Friday, August 24th, 2007 10:19 am (UTC)
I don't know how laundrettes work out overall in terms of value for money; it's hard to calculate, because you don't just need to allow for the cost of buying a machine, you also need to factor in things like the cost of a bigger flat (to store the thing). The last time I used one was when I lived in a studio flat (i.e. a 1-room bedsit), so it wouldn't have been practical to stick a washing machine in that room.

On the whole, I think that the system worked well. There were three main snags:

a) The machines only accepted particular coins: as I recall, it was 20p for the washers and 50p for the dryers. That meant that I'd spend the rest of the week being very careful with my change in shops so that I could save up enough coins of the right type to handle my wash. (Also, my electric meter only took £1 coins.)
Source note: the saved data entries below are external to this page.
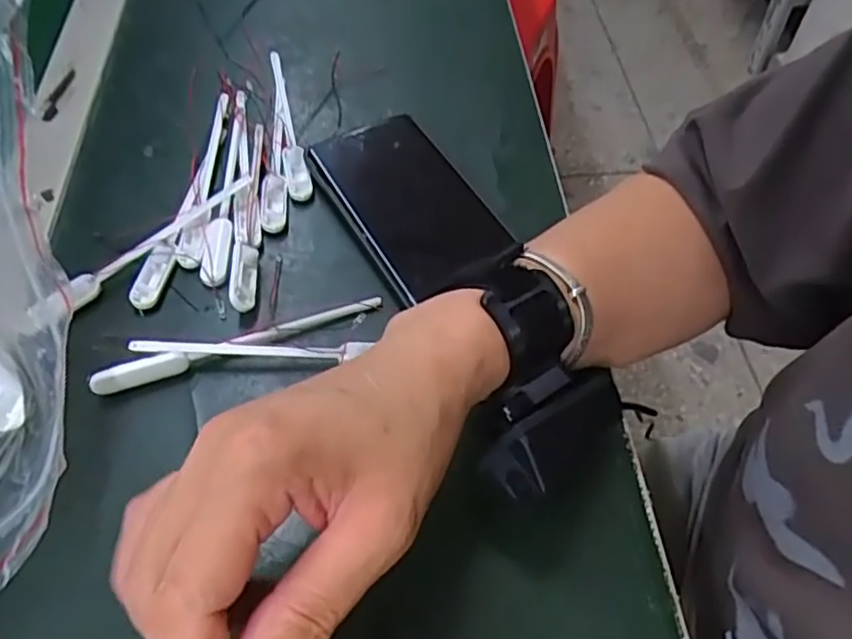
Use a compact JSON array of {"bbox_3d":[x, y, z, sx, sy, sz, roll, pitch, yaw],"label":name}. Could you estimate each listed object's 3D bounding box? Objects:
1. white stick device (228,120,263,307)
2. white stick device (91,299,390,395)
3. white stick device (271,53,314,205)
[{"bbox_3d":[-0.104,-0.066,0.404,0.014,0.009,0.146,-5,54,-4],"label":"white stick device"},{"bbox_3d":[-0.092,0.010,0.346,0.143,0.012,0.009,-19,56,-13],"label":"white stick device"},{"bbox_3d":[-0.092,-0.129,0.448,0.014,0.004,0.141,-13,55,-9],"label":"white stick device"}]

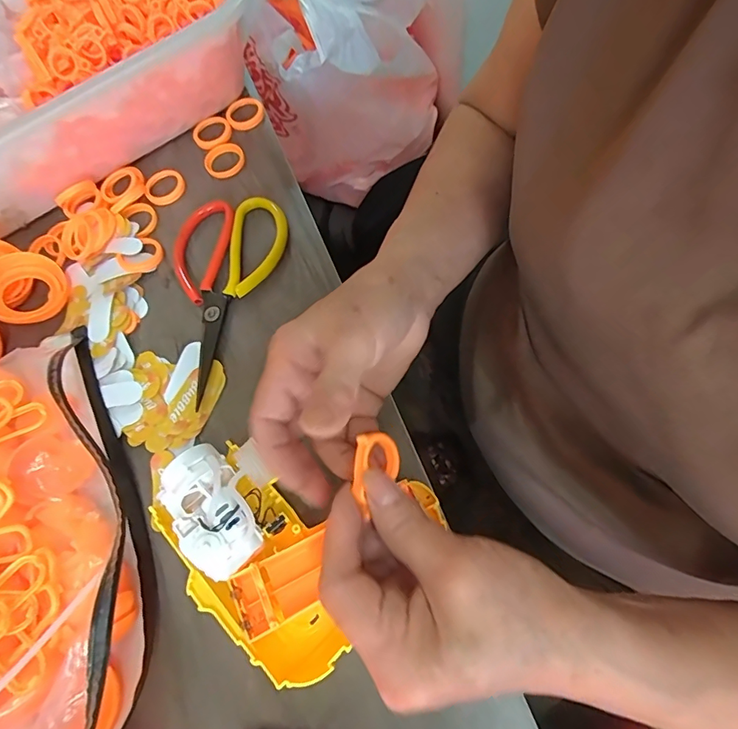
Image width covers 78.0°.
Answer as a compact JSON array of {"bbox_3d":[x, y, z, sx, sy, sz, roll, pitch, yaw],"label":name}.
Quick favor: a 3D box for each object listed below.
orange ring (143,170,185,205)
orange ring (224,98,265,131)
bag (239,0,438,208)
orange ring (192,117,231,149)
[{"bbox_3d":[-0.181,-0.159,0.403,0.033,0.011,0.033,-3,67,6],"label":"orange ring"},{"bbox_3d":[-0.116,-0.235,0.426,0.036,0.010,0.036,-3,67,6],"label":"orange ring"},{"bbox_3d":[-0.025,-0.379,0.584,0.161,0.311,0.260,33,75,18],"label":"bag"},{"bbox_3d":[-0.145,-0.214,0.419,0.034,0.005,0.036,-3,67,6],"label":"orange ring"}]

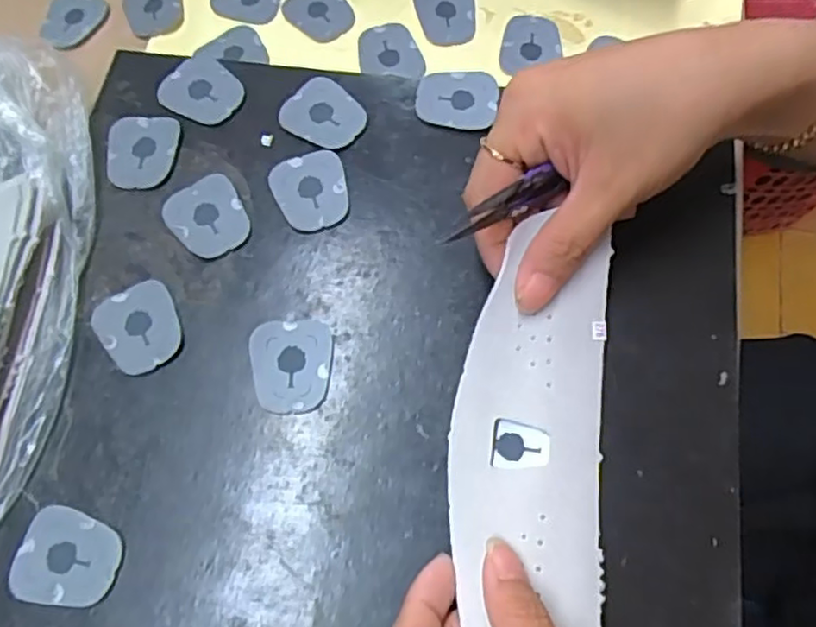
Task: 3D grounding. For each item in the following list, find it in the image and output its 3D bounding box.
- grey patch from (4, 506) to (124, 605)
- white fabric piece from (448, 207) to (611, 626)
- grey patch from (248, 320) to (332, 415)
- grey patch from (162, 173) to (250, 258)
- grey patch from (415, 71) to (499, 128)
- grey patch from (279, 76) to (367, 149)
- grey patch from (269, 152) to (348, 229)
[{"bbox_3d":[-0.128,0.092,0.248,0.038,0.004,0.033,10,70,6],"label":"grey patch"},{"bbox_3d":[0.046,0.049,0.247,0.056,0.023,0.161,7,71,5],"label":"white fabric piece"},{"bbox_3d":[-0.049,0.021,0.272,0.032,0.005,0.038,-2,70,1],"label":"grey patch"},{"bbox_3d":[-0.090,-0.043,0.297,0.033,0.004,0.037,-29,71,-9],"label":"grey patch"},{"bbox_3d":[0.023,-0.103,0.314,0.038,0.004,0.031,2,70,3],"label":"grey patch"},{"bbox_3d":[-0.040,-0.096,0.313,0.038,0.004,0.032,31,74,12],"label":"grey patch"},{"bbox_3d":[-0.044,-0.057,0.299,0.033,0.004,0.038,-19,70,-5],"label":"grey patch"}]

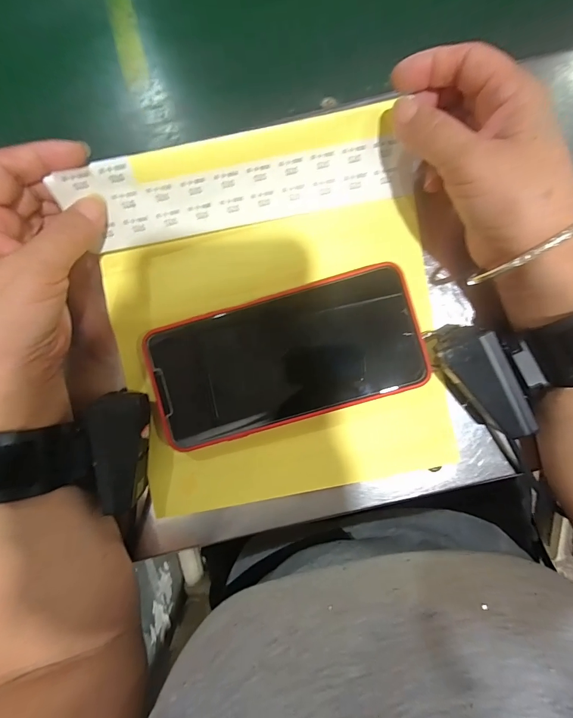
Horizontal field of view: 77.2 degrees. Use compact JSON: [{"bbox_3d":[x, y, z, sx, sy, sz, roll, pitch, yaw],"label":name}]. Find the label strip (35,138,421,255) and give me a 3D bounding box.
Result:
[{"bbox_3d":[-0.021,-0.104,0.214,0.199,0.009,0.048,-13,135,-4],"label":"label strip"}]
b) When I do my laundry now, I only have a washing machine (not a tumble dryer), so I hang up my clothes to dry. That's less practical at a laundrette (if you have to carry a bag of wet clothes home), particularly in a situation like the one I mentioned where I had limited space to start out with. So, I was paying extra for the tumble dryer there and being less eco-friendly.

c) If I do my laundry at home, I can leave the machine running in the background while I do something else. At a laundrette, I have to stay there the whole time (even longer if I'm using the dryers too), so it takes a chunk out of the day. Also, laundrettes tend to have fixed hours, whereas I can use my washing machine at midnight if I want to (as long as the neighbours don't mind).
Wednesday, August 22nd, 2007 08:28 am (UTC)
I ponder where when one accounts for energy costs of developing upgrades for a large numbers of machines, installing the upgrades (which would presumably require an engineer to visit a number of number of homes which would be widely scattered) and the ever present ghost of 'administration' costs would outweigh any benefits derived.

I think the current EU 'it should work like this (but might not yet)' plan of when you buy a new device the company selling it being required to recycle the old one is a reasonable solution for our times.
Wednesday, August 22nd, 2007 11:10 am (UTC)
I was thinking more on the lines of a guy who travelled around upgrading people's washing machines for a fee by appointment. Or better, a mini-industry of same.
Thursday, August 23rd, 2007 09:59 am (UTC)
On boilers: I believe it's vastly (for some definition of vast) more efficient to heat the water to the temperature you actually want it at (no more than 40 degrees) than to make it hotter and then dilute with cold water. But many people do not know this and think `using less, hotter water is more efficient innit?'. So just going around telling people that would help.

Similarly, washing clothes on the `short wash' at a cooler temp gets them perfectly clean, unless they were minging. And a cooler temp is better for your clothes.

So much inefficiency is daftness. And don't mention boiling a kettleful of water; you have to wait longer for tea.
Thursday, August 23rd, 2007 01:11 pm (UTC)
Makes sense: rate of heat loss to the outside is proportional to the difference in the two temperatures, so hotter water will cool faster (or require more energy to maintain its temperature). I don't think people even think about that - they've just always done it by mixing hot and cold water, so they don't stop to question it. I must say that for eg washing up, I just use hot water.